Jenson notoriously claims that God is not only identified by the events of Exodus and Resurrection but identified with them ( Systematic Theology: Volume 1: The Triune God , 59). This has led some to question whether he really believes in the Creator-creature distinction, something that he has called a fundamental axiom of Christian theology. I have to believe that Jenson wouldn’t violate a fundamental axiom in the “conceptual move” that he describes as one on which “the whole argument of the work depends,” and I’ve tried to make sense of his “by” and “with.” Here is another stab.

In his first direct justification of the move in the Systematic Theology , Jenson’s motivations are straightforward: He wants to head off idolatry. As usual, his analysis begins from “normal religion:

In normal religion, “where deity reveals itself is not where it is.” The revealing event or word is a “clue to God” but is not God. But this disjunction between a god and his revelation opens a gap that is the space for idolatry: “the space normal religion leaves between revelation and deity itself is exactly the space across which we make our idolatrous projections. The religious impulse is never satisfied with anything short of deity itself. Thus the revelations of normal religion, which are not deity but only point to us, become the mere occasions and triggers of the religious quest, of a journey to what lies behind them.” In this quest, we “necessarily project deity to our own affirmation or compensation” (59-60). Jenson notes that “The revelation to Israel and the church calls this quest idolatry, the first and fundamental sin” (60).

To this point, Jenson’s argument is analogous to Barth’s assault on modalism: Modalism tries to bypass the revelation of God as Father, Son, and Spirit to get to the true, undifferentiated deity who shows himself under these masks. For Barth, there is no back door; God’s face is God Himself in His revelation. Likewise, Jenson says that “identification with” is necessary to close off that back-door approach to God. We confront God directly in Exodus and Resurrection, the whole “plotted sequence of events that make the narrative of Israel and her Christ” (60). Exodus and Resurrection are not signs; we don’t take them off on our quest to find the living God and test whether the God we happen upon conforms to the symbols. God comes directly to humanity, in real time, and shows Himself. No back door.

Where Jenson differs from Barth, and where Jenson becomes controversial and confusing, is in the way he describes where God confronts us. Barth would say that there’s no back door because God Himself comes to us in the incarnate Son Jesus. He is the unsurpassable revelation of God; He is wholly identified with God. Jenson is Christocentric, but when he speaks of what is identified with God, he speaks of “the particular plotted sequence of events that make the narrative of Israel and her Christ” - rather than directly of the Person of the incarnate Son. He speaks of a storyline that stretches back to Abraham’s call and is fulfilled in the coming of the Son.

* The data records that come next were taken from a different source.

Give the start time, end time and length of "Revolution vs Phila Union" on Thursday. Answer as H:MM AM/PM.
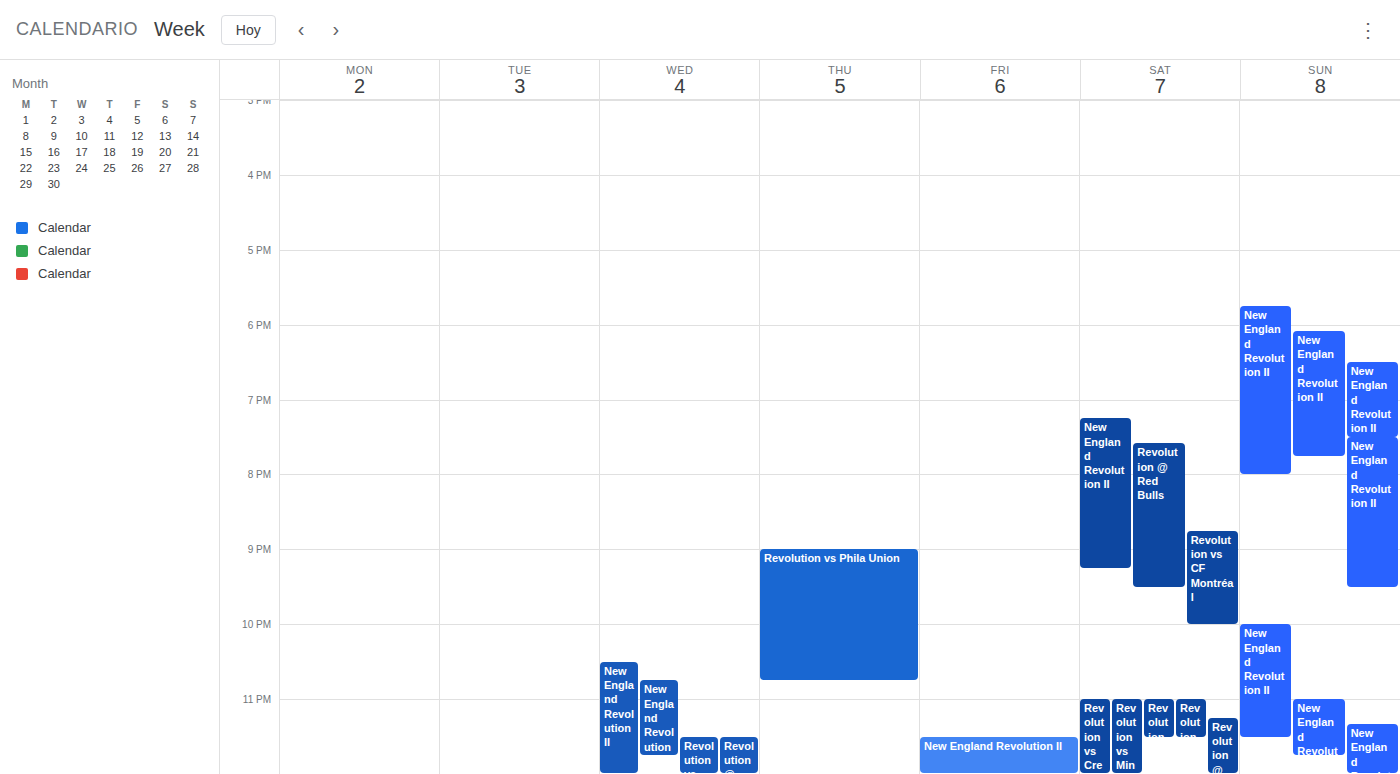
9:00 PM to 10:45 PM, 1 hour 45 minutesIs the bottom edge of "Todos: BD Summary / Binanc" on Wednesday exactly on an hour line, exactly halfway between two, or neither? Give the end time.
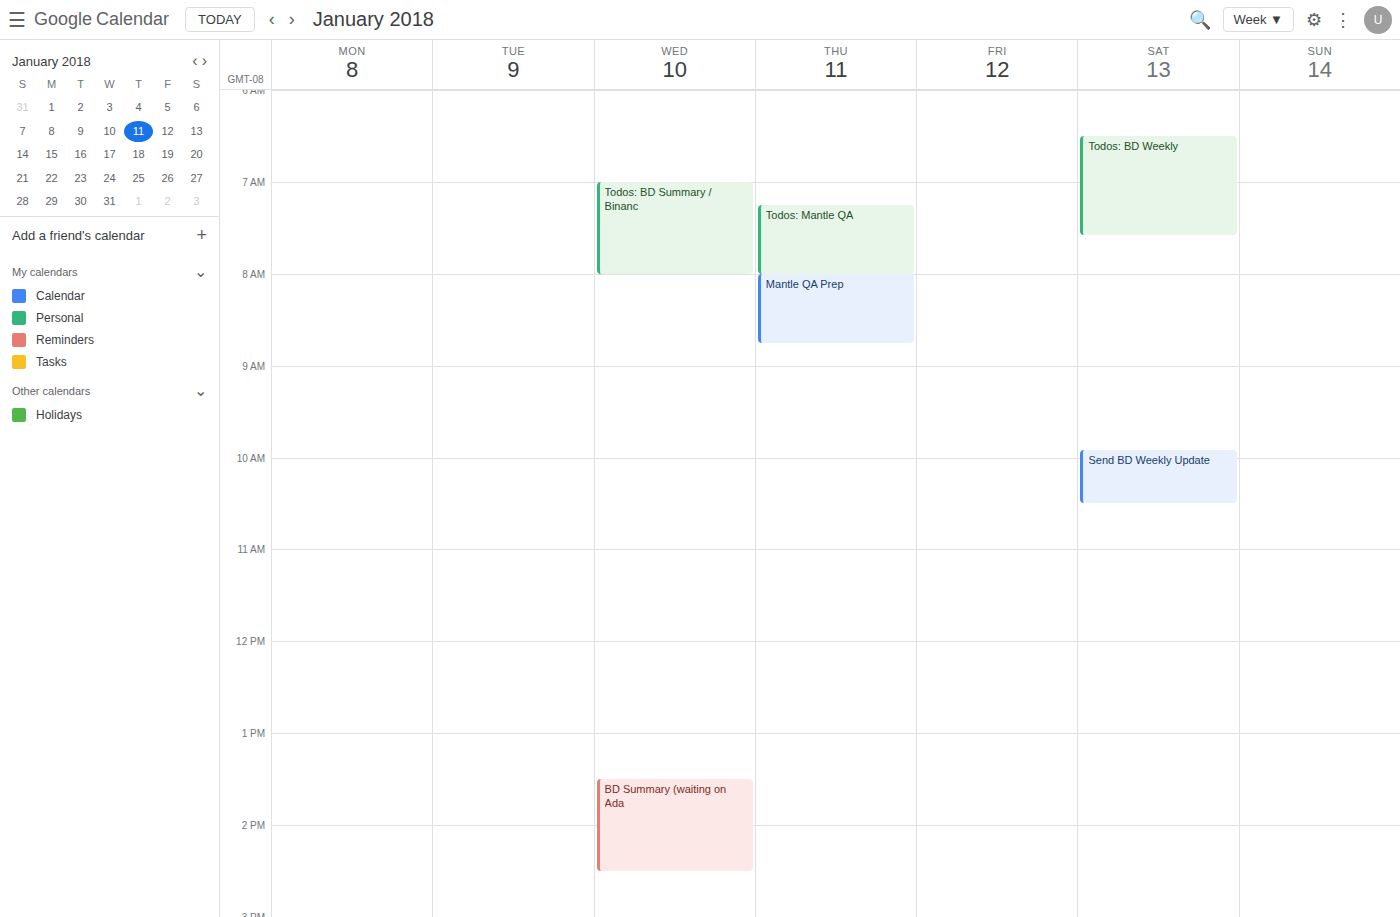
8:00 AM -- exactly on the 8 AM line.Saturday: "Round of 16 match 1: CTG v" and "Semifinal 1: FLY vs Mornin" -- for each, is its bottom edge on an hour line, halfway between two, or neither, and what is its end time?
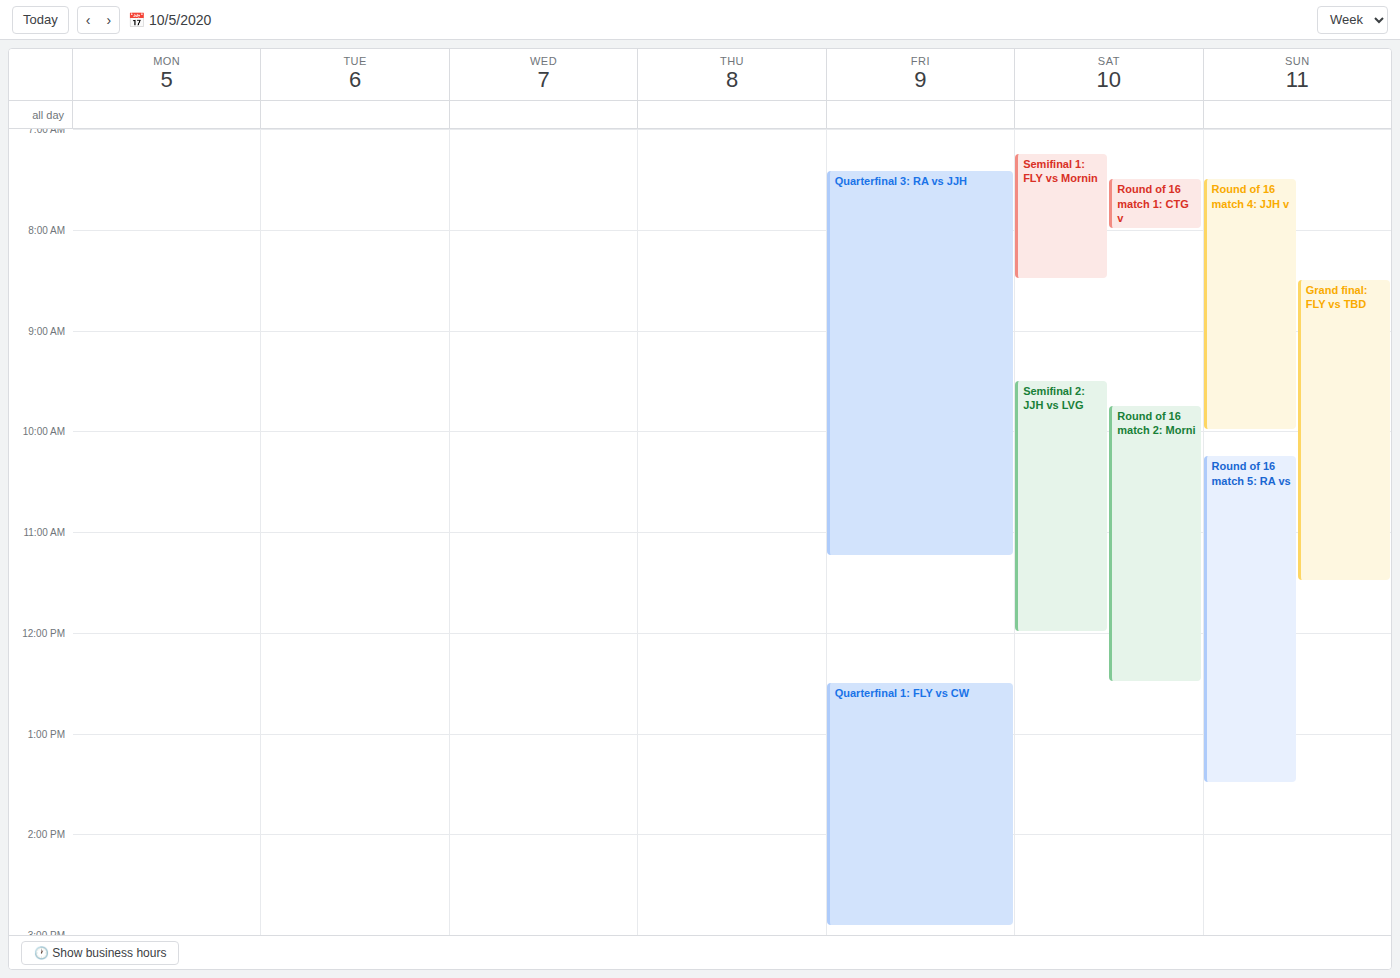
"Round of 16 match 1: CTG v": 8:00 AM, exactly on the 8 AM line. "Semifinal 1: FLY vs Mornin": 8:30 AM, halfway between the 8 AM and 9 AM lines."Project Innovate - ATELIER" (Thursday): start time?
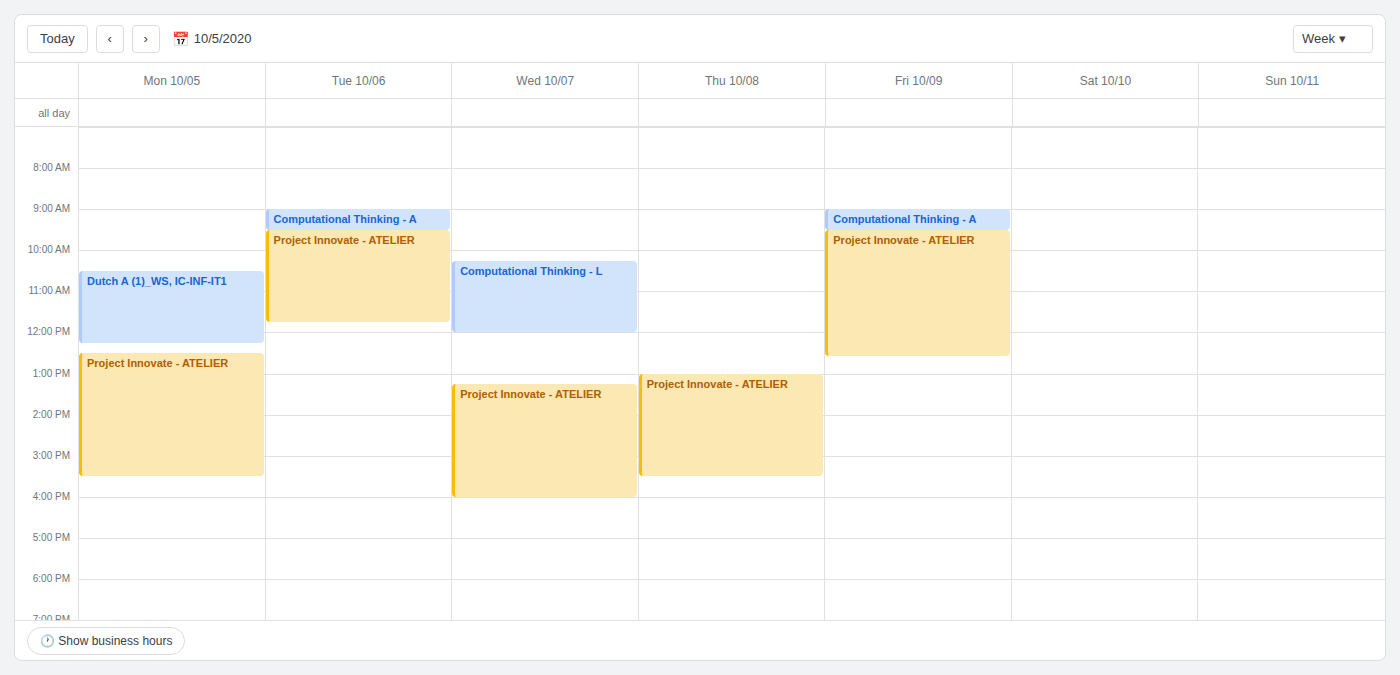
13:00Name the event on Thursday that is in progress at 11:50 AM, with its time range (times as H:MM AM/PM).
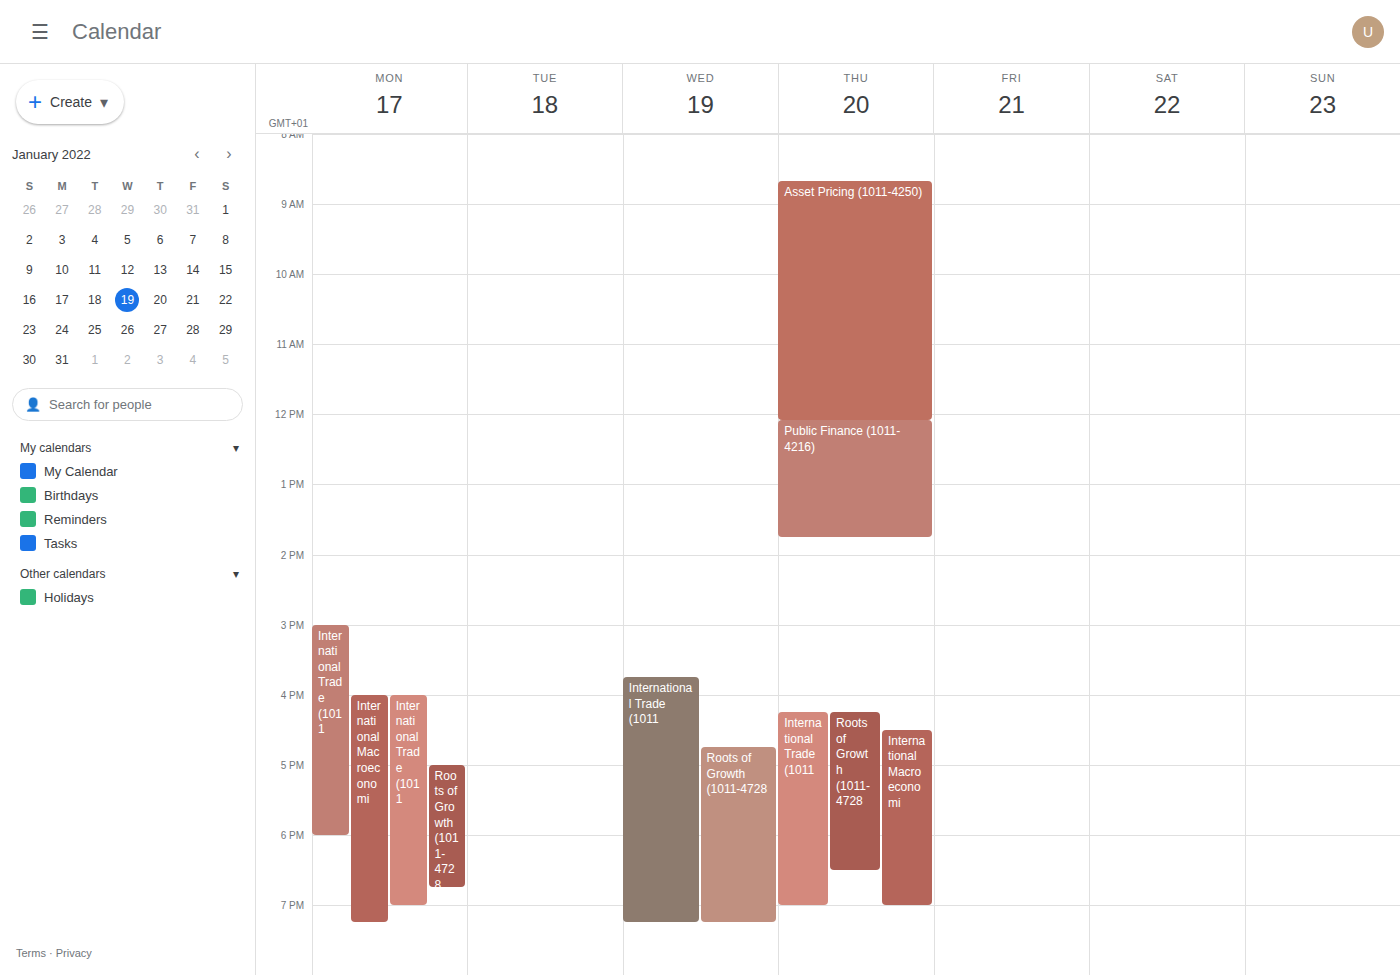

We might put it this way: Jenson thinks that God shows Himself in Christ, but defines Christ not in terms of the incarnate Person as such, but in terms of the story that identifies Christ. Or, to indulge some Jensonspeak, we may imagine such a conversation: Where does God show Himself? In Christ; God wholly identifies Himself with that Person. Who is this Christ to whom you refer? He is the one raised from the dead by the Father, who first brought Israel out of Egypt. God wholly identifies Himself with that Person who is Himself identified by this particular plotted sequence of events. Or, more strongly: God wholly identifies Himself with that Person who is Himself identified with this particular sequence of events.

I suspect too that the by and with distinction sets up the broad sweep of Jenson’s Systematics. In the same context where he elaborate the distinction, he says that “The primal systematic function of trinitarian theology is to identify the theos in ‘theology’” (60). This doesn’t simply mean, I suppose, the sort of identification for which Jenson is famous - theology exists to distinguish the Triune God from the rival claimants to deity that populate the world. That, but also: The purpose of systematic theology is to define what “deity” itself means. And when Jenson finally gets around to this, late in his book, he says that “the one God is an event ” (221), and specifically (following Barth) “the active relation of the triune persons” and this event takes place “among us” as the cross and resurrection of Jesus.The event that God is happens to the triune persons, so that God’s being is “what happens between Jesus and his Father in their Spirit.” And the event that God is happens in the world, so that “God is what happens to Jesus and the world.” Jenson qualifies: “God might have been the God he is without this world to happen to,” but that is a limiting concept, a counterfactual that we can do no more than assert.

So, God is identified with these events because the event that He Himself is happens in time as Exodus and Resurrection.